:: Study material ::
━━━━━━━━━━━━━━━━━━━━

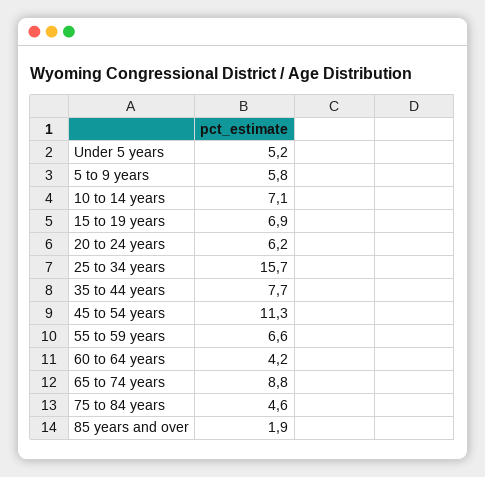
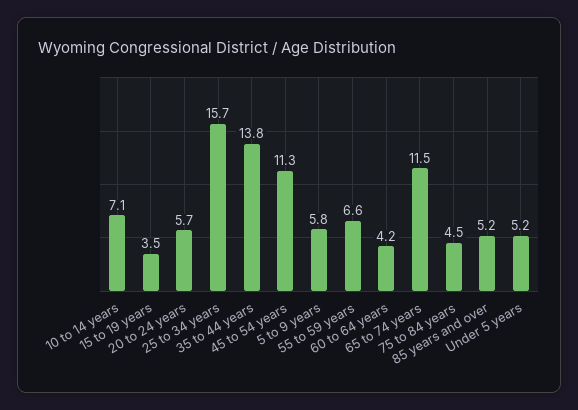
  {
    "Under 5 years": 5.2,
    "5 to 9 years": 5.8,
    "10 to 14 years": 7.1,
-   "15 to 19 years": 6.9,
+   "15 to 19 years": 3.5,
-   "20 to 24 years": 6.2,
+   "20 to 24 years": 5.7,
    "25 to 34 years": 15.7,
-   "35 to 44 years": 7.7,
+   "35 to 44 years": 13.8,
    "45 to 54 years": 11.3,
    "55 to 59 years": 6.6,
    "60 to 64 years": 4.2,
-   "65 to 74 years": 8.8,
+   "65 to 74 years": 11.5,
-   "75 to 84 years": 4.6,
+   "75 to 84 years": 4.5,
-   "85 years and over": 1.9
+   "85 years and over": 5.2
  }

━━━━━━━━━━━━━━━━━━━━

Please set down the whole listing above exactly and skip every picture.

:: Problem solution ::
  {
    "Under 5 years": 5.2,
    "5 to 9 years": 5.8,
    "10 to 14 years": 7.1,
-   "15 to 19 years": 6.9,
+   "15 to 19 years": 3.5,
-   "20 to 24 years": 6.2,
+   "20 to 24 years": 5.7,
    "25 to 34 years": 15.7,
-   "35 to 44 years": 7.7,
+   "35 to 44 years": 13.8,
    "45 to 54 years": 11.3,
    "55 to 59 years": 6.6,
    "60 to 64 years": 4.2,
-   "65 to 74 years": 8.8,
+   "65 to 74 years": 11.5,
-   "75 to 84 years": 4.6,
+   "75 to 84 years": 4.5,
-   "85 years and over": 1.9
+   "85 years and over": 5.2
  }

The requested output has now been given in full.